UCSF has received a five-year grant from the Centers for Disease Control as one of 10 regional centers for Public Health Preparedness and Response (PHPR), an effort to ensure the country is ready to meet any future health threats, from pandemics to extreme weather events.
Public health emergencies such as COVID-19, hurricanes and extreme heat have underscored the critical need for a more robust and resilient U.S. public health system, the CDC said.
UCSF received the grant as the lead institution for the newly established Region 9 Pacific Southwest Center for Emergency Public Health, which covers California, Arizona, Nevada, Hawaii and Pacific territories controlled by the U.S.
“The Regional Centers will play a vital role in advancing the development and implementation of evidence-based strategies and interventions across communities, enhancing their ability to prepare for and respond to public health threats,” Lisa C. Barrios, DrPH, director of the Division of Readiness and Response Science at the CDC, said in a letter announcing the grants.
Other institutions named as regional centers include Harvard University, Columbia University, Johns Hopkins University, Tulane University, and the universities of Minnesota, Nebraska, North Carolina, Utah and Washington.

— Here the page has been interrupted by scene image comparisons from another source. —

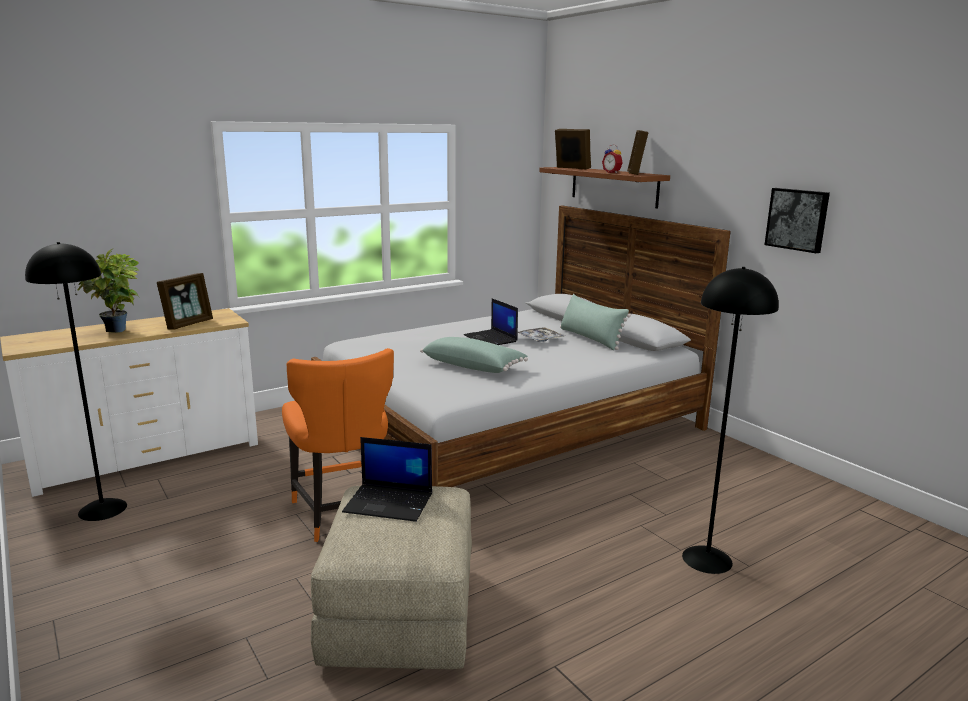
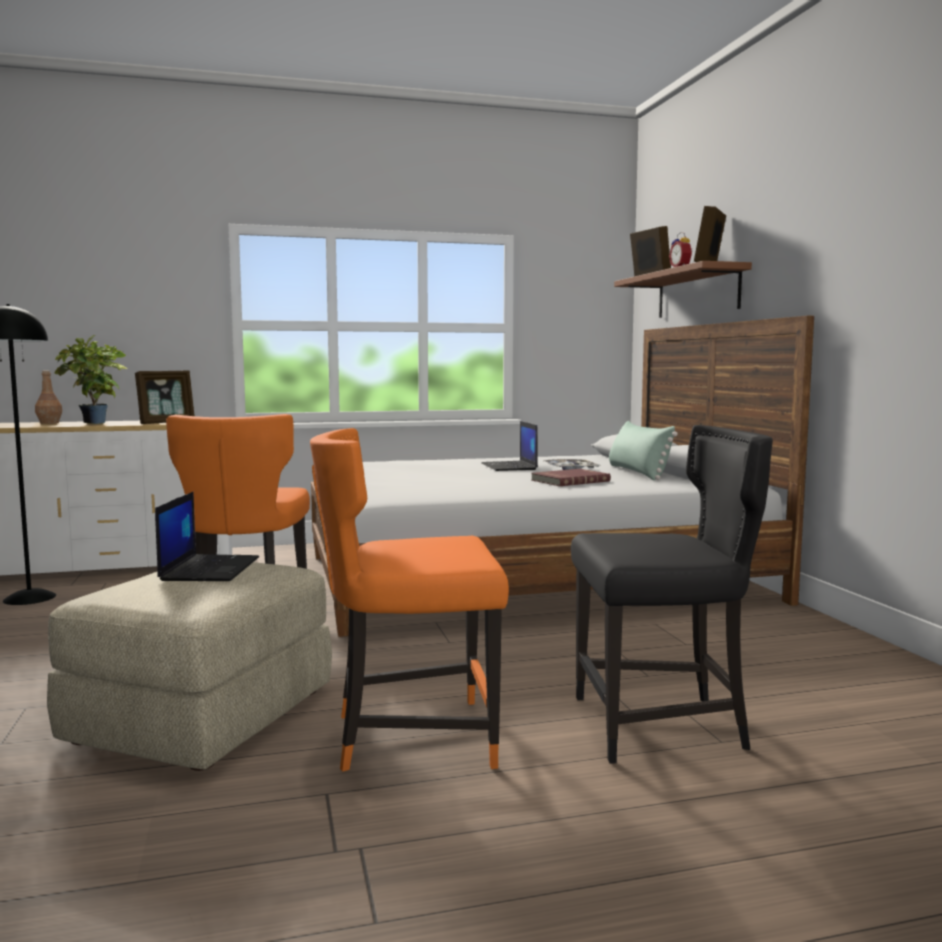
camera: 20 degrees right, 10 degrees down
laptop [342,437,432,522] -> laptop turned 120 degrees counterclockwise [155,492,259,581]
green pillow [420,337,528,373] -> none
black floor lamp [682,267,779,574] -> black chair [571,425,773,764]
picture [764,188,830,253] -> none
none -> brown bottle [35,371,62,424]
none -> orange chair [310,428,509,772]
none -> red book [531,469,611,486]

In addition, UCSF was one of four universities—along with Columbia, Utah and Washington—to receive specific support to work with tribal, rural and frontier communities. UCSF will focus on mitigating disparities in resources and risks in the US Affiliated Pacific Islands.
George Rutherford, MD, MA, director of the Center for Global Strategic Information and Public Health Practice at UCSF’s Institute for Global Health Sciences, will serve as principal investigator of the new regional center. Karen Horn, MBA, MPH, will serve as the center’s program director.
UCSF will receive about $1 million for the first year of the grant. UCSF will distribute that money to other regional partners, including the Public Health Institute, UCLA, the University of Nevada, Reno, the University of Hawaii, Manoa and other tribal and USAPI partners.
An Emerging Discipline
After the terrorist attacks of Sept. 11, 2001, Horn said, the CDC started thinking about what it means for public health professionals to be prepared for a disaster.
“Public health emergency preparedness and response is a relatively new discipline,” Horn said. As such, she said, “there are not that many evidence-based strategies and interventions to bring to bear.”
Events from the COVID-19 pandemic to the thermometer topping 100 degrees for more than 100 consecutive days in Phoenix this summer have stressed the importance of developing strategies.
UCSF spent a year working with PHI and UCLA planning for the center. Its mandate includes three focus areas:
- Capacity. The region needs its workforce to be able to handle short-term and long-term needs when a public health emergency strikes, Horn said. It will require the ability to effectively activate a surge workforce in a moment of crisis, but also a resilience, as underscored by the fatigue that afflicted health workers after months of treating patients with COVID-19.
- Coordination and communication. UCSF is looking to build what Horn called “communities of practice.” One idea is to host tribal emergency preparedness and response personnel around climate and health. The regional center plans to work with tribal partners to develop and disseminate promising practices in addressing heat emergencies in tribal regions.
- Risk communications. Agencies need to combat “mis- and disinformation,” Horn said. “We need to increase the uptake of public health guidance through improving trust with public health, and do this through helping public health officials directly address mis-and disinformation and also find trusted community partners to work with to get the messaging across.”
A Broad Coalition
The Regional Center will work with a wide variety of people and institutions to identify and disseminate effective strategies to further the cause of emergency public health, including governmental agencies, academic institutions, hospitals, primary care associations and nonprofits.
Strategies for public health emergencies have evolved over the years. For the most part, the field rested on the shoulders of police and fire departments, emergency medical technicians, and offices of emergency services. Some academic centers studied the issue. Events from the AIDS epidemic to the 1989 San Francisco earthquake showed the importance of preparedness and coordination.
But, Horn said, “COVID demonstrated that we needed to get more organized.”
With the grants, the CDC is focusing on developing the evidence base around public health preparedness and response interventions.
Climate change is adding another layer to the need. “A lot of these disasters come out of climate change,” Horn said. “The heat emergencies, the hurricanes, the fires, the rising sea level on the islands—climate change is a huge driver of these public health disasters.”
The Pacific territories included in the region, covering thousands of miles, are American Samoa, the Commonwealth of the Northern Mariana Islands, the Federated States of Micronesia, Guam, the Republic of Palau, and the Republic of the Marshall Islands.